Die Organe des Kindes entwickeln sich weiter und die Bewegungen des Kindes werden nun spürbar. Nach und nach treten mehr Flüssigkeitsansammlungen im Körper der Mutter auf und das venös-lymphatische System muss vermehrt arbeiten. Durch die Behandlung mit osteopathischen Techniken versucht man, das venös-lymphatische System zu entlasten und dadurch das Wohlbefinden der Mutter zu steigern. Je wohler sich die Mutter fühlt, desto freier kann sich das Kind bewegen und entwickeln. Und auch im 2. Trimenon versucht man mit Hilfe von mobilisierenden osteopathischen Techniken den Körper der Mutter so geschmeidig wie möglich zu halten.

3. Trimenon 

Spätestens jetzt fühlt sich die Frau richtig schwanger. Im letzten Trimenon geht es vor allem um das Wachsen des Kindes und um die Vorbereitung auf die Geburt. Der Körperumfang der Mutter nimmt zu und das Baby verdrängt die Organe. Dadurch entsteht auch ein erhöhter Druck auf das Zwerchfell, der häufig zu einer Kurzatmigkeit führt.

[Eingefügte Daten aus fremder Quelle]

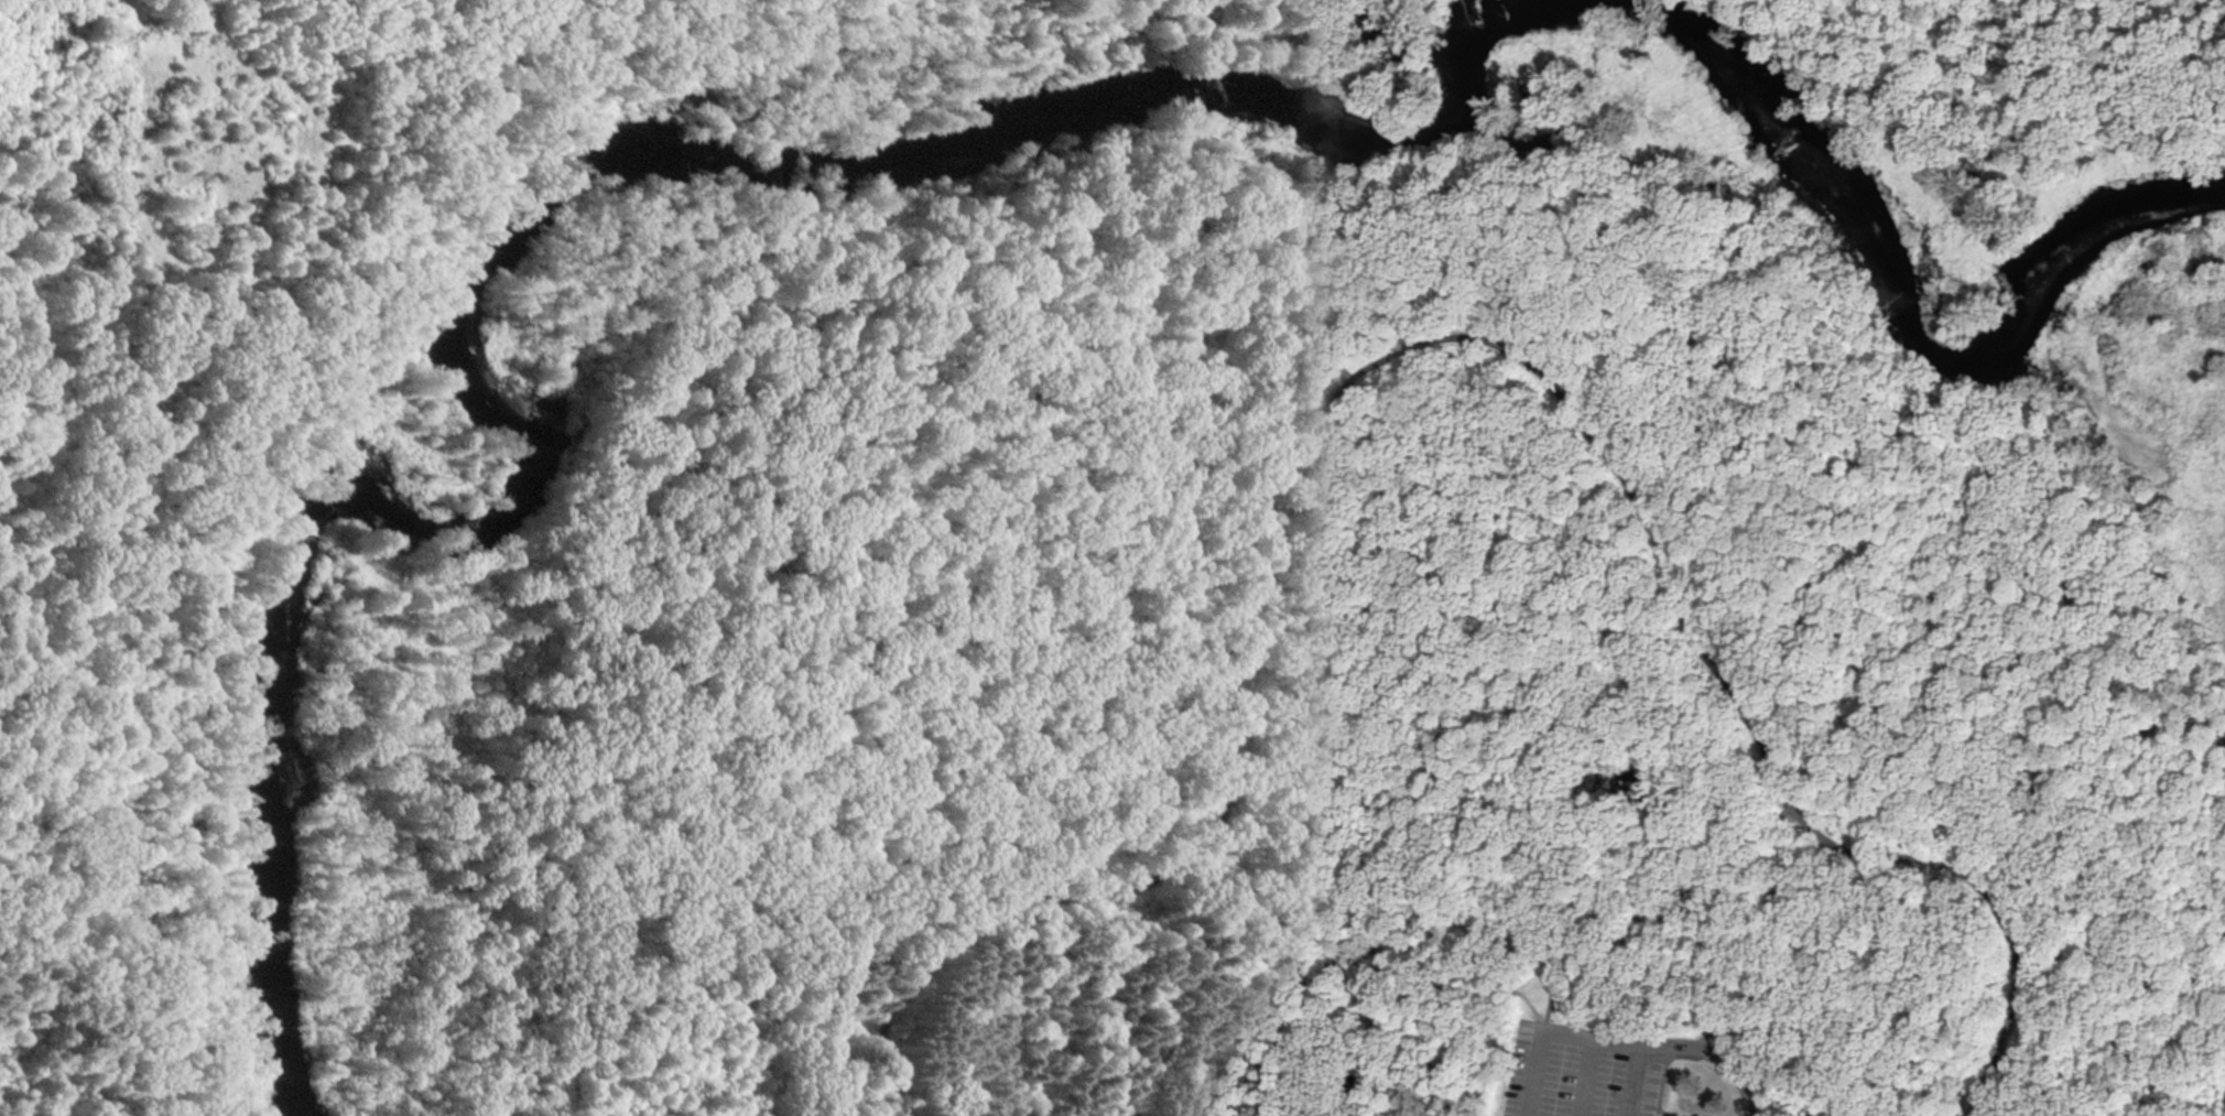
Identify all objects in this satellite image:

Durch Veränderungen im gesamten Gewebe, unter anderem durch die sich nun verstärkenden Wassereinlagerungen des Körpers kommt es oft zu Kribbeln in den Händen und Füßen. Durch eine osteopathische ganzheitliche Behandlung wird versucht, zum einen das venös-lymphatische System zu entlasten und gleichzeitig die größtmögliche Beweglichkeit der Mutter auch im Hinblick auf die Geburt, zu erhalten. Das knöcherne Becken mitsamt seinen inneren Organen wird mobilisiert und so bestmöglich auf die Geburt vorbereitet.

Generelle Informationen 
Generell können monatliche Behandlungen in der Schwangerschaft hilfreich und sinnvoll sein. Unabhängig von den unterschiedlichen Schwerpunkten in den verschiedenen Phasen der Schwangerschaft, wird eine osteopathische Behandlung immer an die individuelle Situation der Mutter angepasst. Es gibt verschiedene Studien darüber, dass es weniger Komplikationen während der Geburt gibt, bei Frauen die in der Schwangerschaft osteopathisch begleitet wurden. Mögliche Anwendungsgebiete während der Schwangerschaft sind: Rückenschmerzen, Kurzatmigkeit, Verdauungsstörungen, Kribbelgefühl in den Extremitäten, Kopfschmerzen und vieles mehr.


Osteopathie nach der Geburt

Die Rückbildung des Gewebes wird mit unterschiedlichen osteopathischen Techniken unterstützt. Vor allem das Becken mit Kreuzbein und Schambein wird wieder in Harmonie gebracht. Oft kann schon eine einzige Behandlung nach der Geburt zu einer deutlichen Verbesserung innerhalb der Rückbildung und Umstellung des Beckenbodens führen. Wenn es während der Geburt zu einer PDA (Periduralanästhesie) gekommen ist, ist es sinnvoll die Lendenwirbelsäule und die Rückenmarkshäute zu behandeln. Andere Anwendungsgebiete sind lange Geburten, Symphysendehnungen, Vernarbungen bei Kaiserschnitt oder Stillprobleme.